A note on: Rest and Its Discontents exhibition at the Mile End Arts Pavilion

A beautiful job has been done, the exhibition runs until October 31st and is really well worth a visit. Some wonderful and works and installations by some brilliant artists and thinkers. http://hubbubresearch.org/event/rest-discontents/

DATE & TIME 30 September – 30 October 12:00 pm – 6:00 pm
VENUE: The Mile End Art Pavilion  Mile End Park, Clinton Road  London, E3 4QY United Kingdom

A note on: The Anatomy of Rest with Claudia Hammond on BBC Radio 4

Pleased to contribute to the first of three programmes by Claudia Hammond, entitled Anatomy of Rest, broadcast on BBC Radio 4 this week past. http://www.bbc.co.uk/programmes/b07v07p0

Claudia visited me during a training session, boxing and we discussed the notion that relationship of rest to its inverse state - exhaustion. This has been a major preoccupation of mine, pragmatically, my entire life, being someone who is high energy / agitated and having always found great solace, relief and control in more intensive forms of exercise. It has been a fundamental way of mediating my creative energy too, and meeting Arne Dietrich in Salzburg in 2015, where he talked of down regulation of the pre frontal cortex during exercise, I have spent the last year or two, reading more deeply into the subject. I am also reminded of Sam Harris' comments about weight training, that if we didn't choose to do so, the pain of such conditioning would be akin to torture.

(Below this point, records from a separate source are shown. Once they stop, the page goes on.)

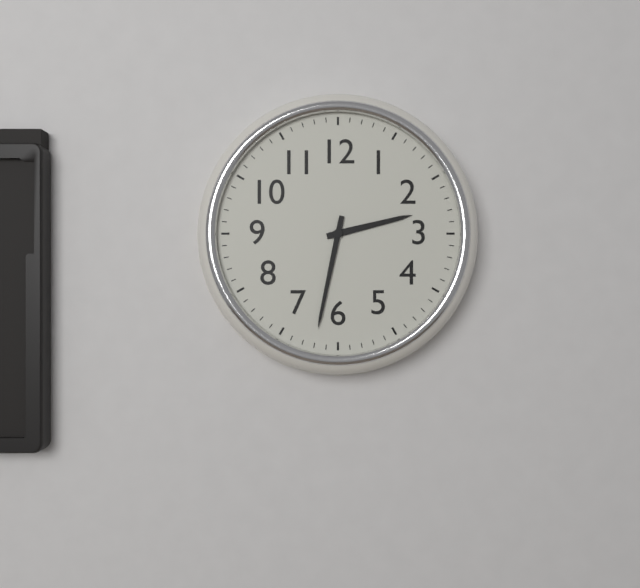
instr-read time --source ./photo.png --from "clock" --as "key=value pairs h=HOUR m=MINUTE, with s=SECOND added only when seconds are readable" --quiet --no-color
h=2 m=32
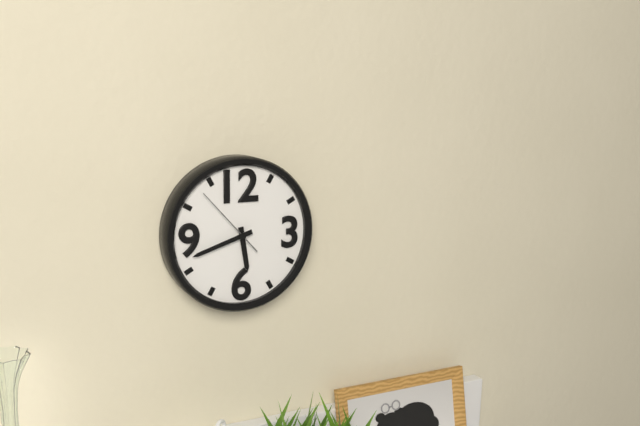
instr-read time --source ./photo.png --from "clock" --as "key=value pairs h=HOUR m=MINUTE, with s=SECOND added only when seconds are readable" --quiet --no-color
h=5 m=42 s=53
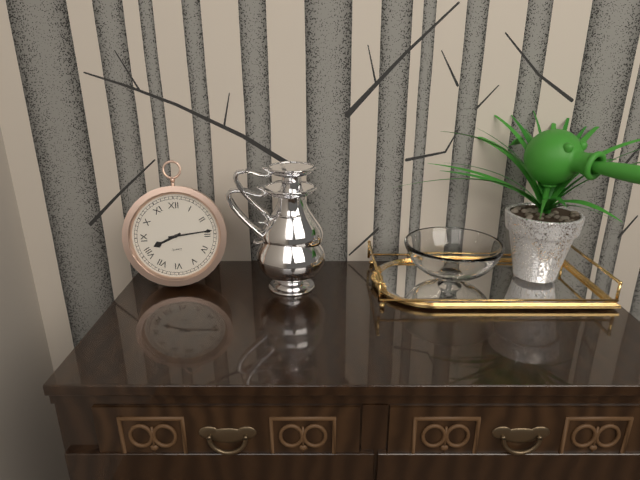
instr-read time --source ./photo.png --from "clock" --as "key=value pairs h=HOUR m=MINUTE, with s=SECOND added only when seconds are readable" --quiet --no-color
h=8 m=14
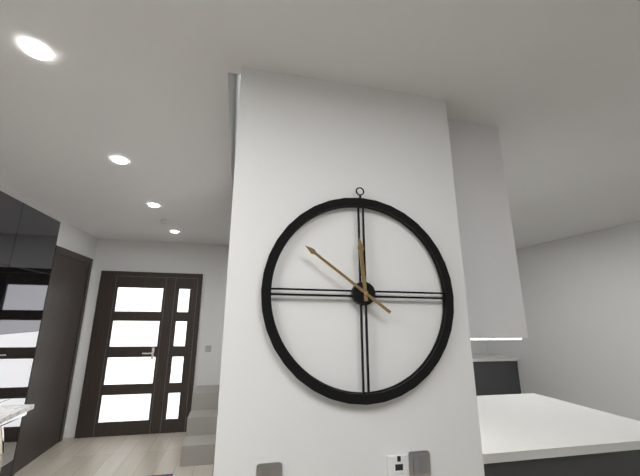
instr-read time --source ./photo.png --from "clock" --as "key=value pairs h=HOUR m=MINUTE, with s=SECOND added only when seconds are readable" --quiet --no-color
h=11 m=51
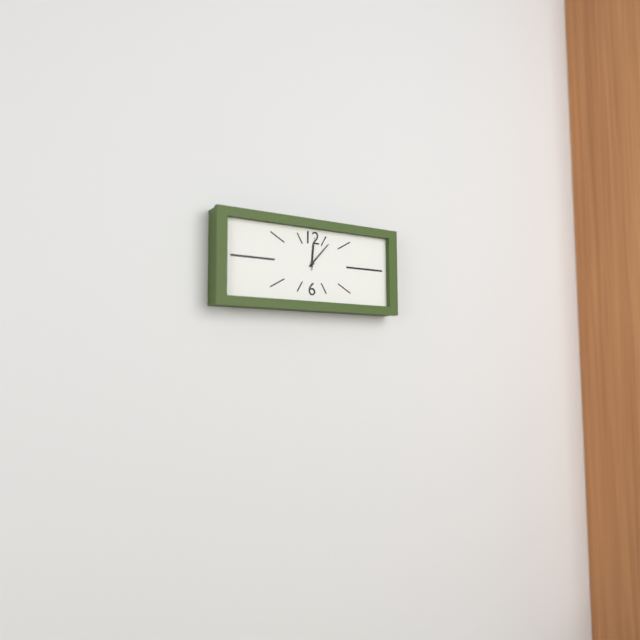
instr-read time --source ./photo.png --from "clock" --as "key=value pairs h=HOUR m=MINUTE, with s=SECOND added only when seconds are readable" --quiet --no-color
h=12 m=7
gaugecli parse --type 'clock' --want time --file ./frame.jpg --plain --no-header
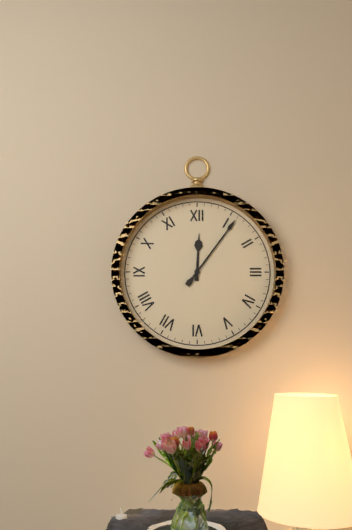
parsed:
12:06
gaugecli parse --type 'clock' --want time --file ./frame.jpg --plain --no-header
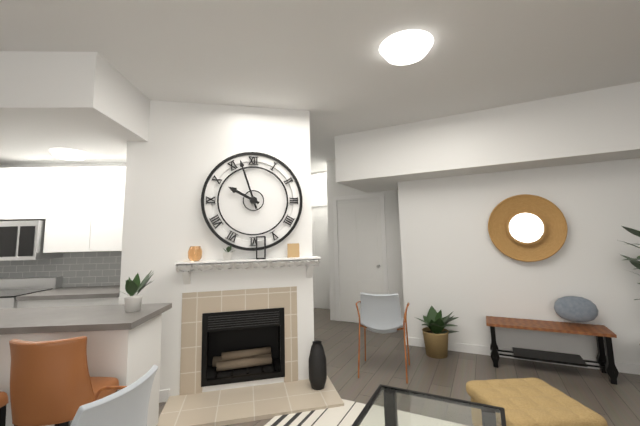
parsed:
9:57
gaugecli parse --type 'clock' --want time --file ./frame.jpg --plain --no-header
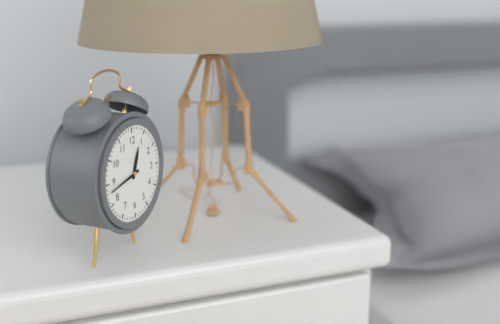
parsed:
12:43
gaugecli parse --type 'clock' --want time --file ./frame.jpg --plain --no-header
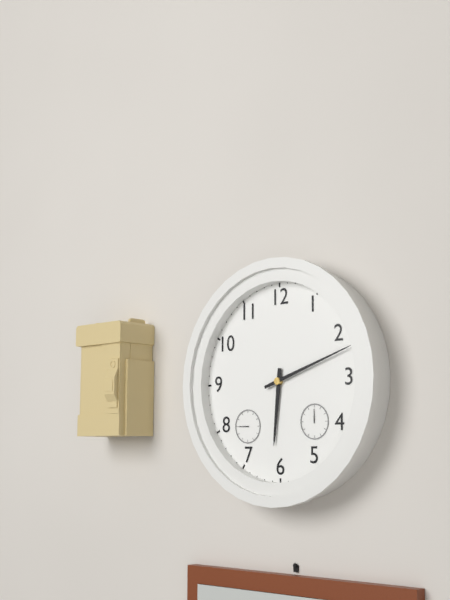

Pleasingly, post programme, where I sounded a bit weird because my hearing had altered a bit, genuinely tired from training and unable to hear myself speak (a mercy), an article has been written by Alex SoojungKim Pang, referring to my remarks and the concept in general. Visit http://www.deliberate.rest/?p=1068

A note on: Rest and its discontents exhibition at Mile End Art Pavilion

Rest & its discontentsa new exhibition from Hubbub exploring the dynamics of rest, stress, sound, noise, work and mind-wandering. Rest & its discontents explores the dynamics of rest, stress, relaxation, sound, noise, work and mindwandering in an evolving laboratory of moving image, performance, drawing, poetry, data, sound, music and debate.

Rest & its discontents features a video installation of my Soundings project with Wellcome Library. A specially made highlight video, edited by Ed Prosser, shows my works with Maja Jantar, Emma Bennett, Tamarin Norwood and Sharon Gal.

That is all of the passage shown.